Hawaii Destination Weddings
There’s no doubt about it – Hawaii is definitely one of the world's best spots for a destination wedding. Oh, and it’s not bad for a honeymoon either! But did you know that, over the centuries, Hawaii has developed its own set of unique wedding traditions?
With so many visitors arriving at Hawaii's airports each year to have a destination wedding, these traditions are now being carried on and shared with people of many cultures. Below are some of the most popular wedding traditions people often incorporate into their Hawaiian weddings, regardless of the size, cost, or simplicity of the wedding ceremony.
Blowing of the Conch Shell
The traditional conch shell can be thought of as the equivalent to a brass instrument (like a trumpet) to the Polynesians. The blowing of the conch shell (pu in Hawaiian) is a fitting way to begin any Hawaiian wedding ceremony. The long, deep call of the pu is believed to summon all elements – air, fire, water, and earth – as witnesses to the ceremony. It signals that something significant is about to occur, and is usually the sign for the bride to start walking down the aisle.
The conch is very loud! Its rich, deep sound can be heard a long way away. One of the best things about it is that it helps people become fully present in the moment, and appreciate the sacredness of the ceremony in which they are participating.
When it comes to creating a Hawaiian atmosphere at a wedding, it’s hard to go past the richness and ambiance of Hawaiian-style music. The slack key guitar and ukulele are regional instruments that make the music of the Hawaiian islands legendary. Talented musicians such as “Iz” (Israel Kamakawiwo’ole) have made songs such as “Somewhere Over the Rainbow” very famous. Many musicians at Hawaiian weddings are able and willing to play both Hawaiian songs, as well as Hawaiian versions of your favorite wedding songs.

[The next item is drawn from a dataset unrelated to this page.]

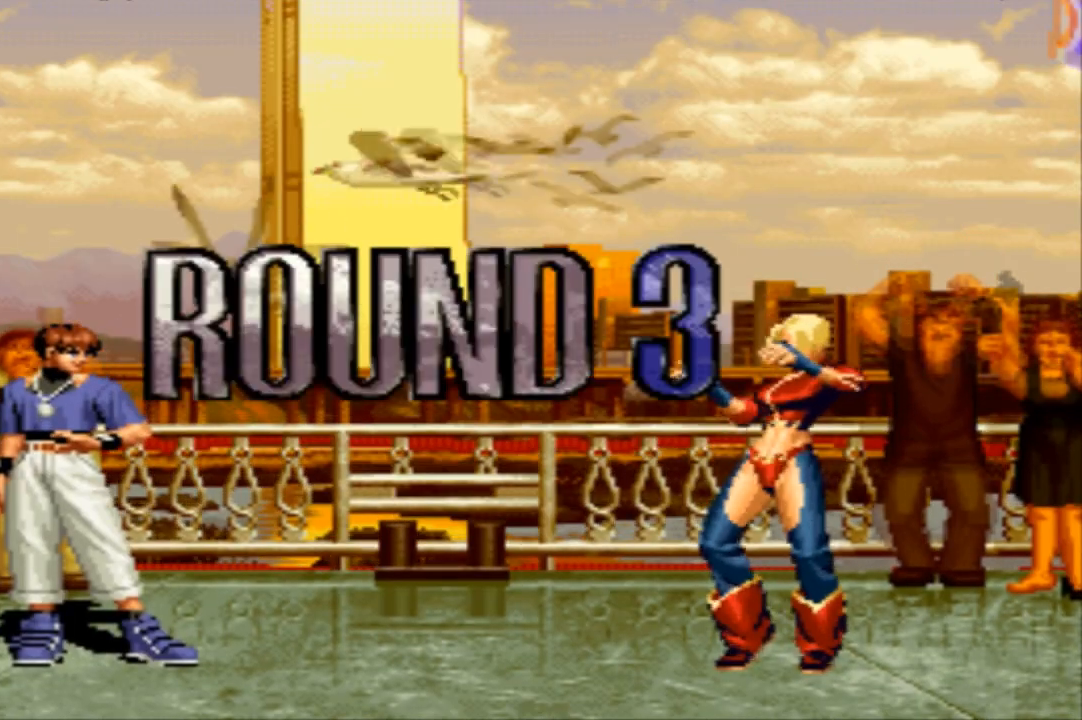
{"buttons": [], "left_stick": "center", "events": [[267, "SQUARE", "down"], [367, "SQUARE", "up"]]}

You’ve probably heard the joke about people getting “lei’d”, right? The meaning in Hawaii is to be presented with a beautiful tropical lei or circle of flowers, which are usually seasonal. Traditionally, women have full and sweet-smelling plumeria or orchid leis, while men have a maile ti-leaf lei, which is made of the green leaves of the sacred maile plant.
At the start of the wedding ceremony, the couple exchange leis – always with a kiss as custom dictates. The leis represent softness, unity, and love. Some leis are a closed circle (like a large necklace), while others are open (in a U shape). Also, some brides choose to wear a haku lei, a beautiful floral headband that Hawaiian hula dancers sometimes wear, also.
Ti Leaf and Lava Rock Formation
This lovely tradition represents the union of two people and their everlasting commitment to one another. Lava rock is wrapped in a ti leaf and left at the ceremony site as an offering commemorating the union and is believed to strengthen it.
**Photo Credit: frequencies.ssrc.org
Circle of Flowers
A circle (or heart-shaped design) of flowers is used to surround the altar or for the couple to stand together as they exchange vows, rings, and leis. This tropical circle symbolizes a ring of love surrounding the couple,
Traditional Hawaiian Chanting
Chanting is a traditional form of storytelling in Hawaii. In a wedding, the ceremony may start with the welcoming chant, then a chant as the bride is escorted down the aisle, and a special lei chant during the exchanging of the leis.
**Photo Credit: mauimagazine.net
There are many Hawaiian wedding traditions. In some way, they all incorporate the beauty, flora, elements, and ambiance of the Hawaiian islands to embellish and celebrate a sacred occasion. If you are planning on having a destination wedding in Hawaii, why not use some of them in your ceremony?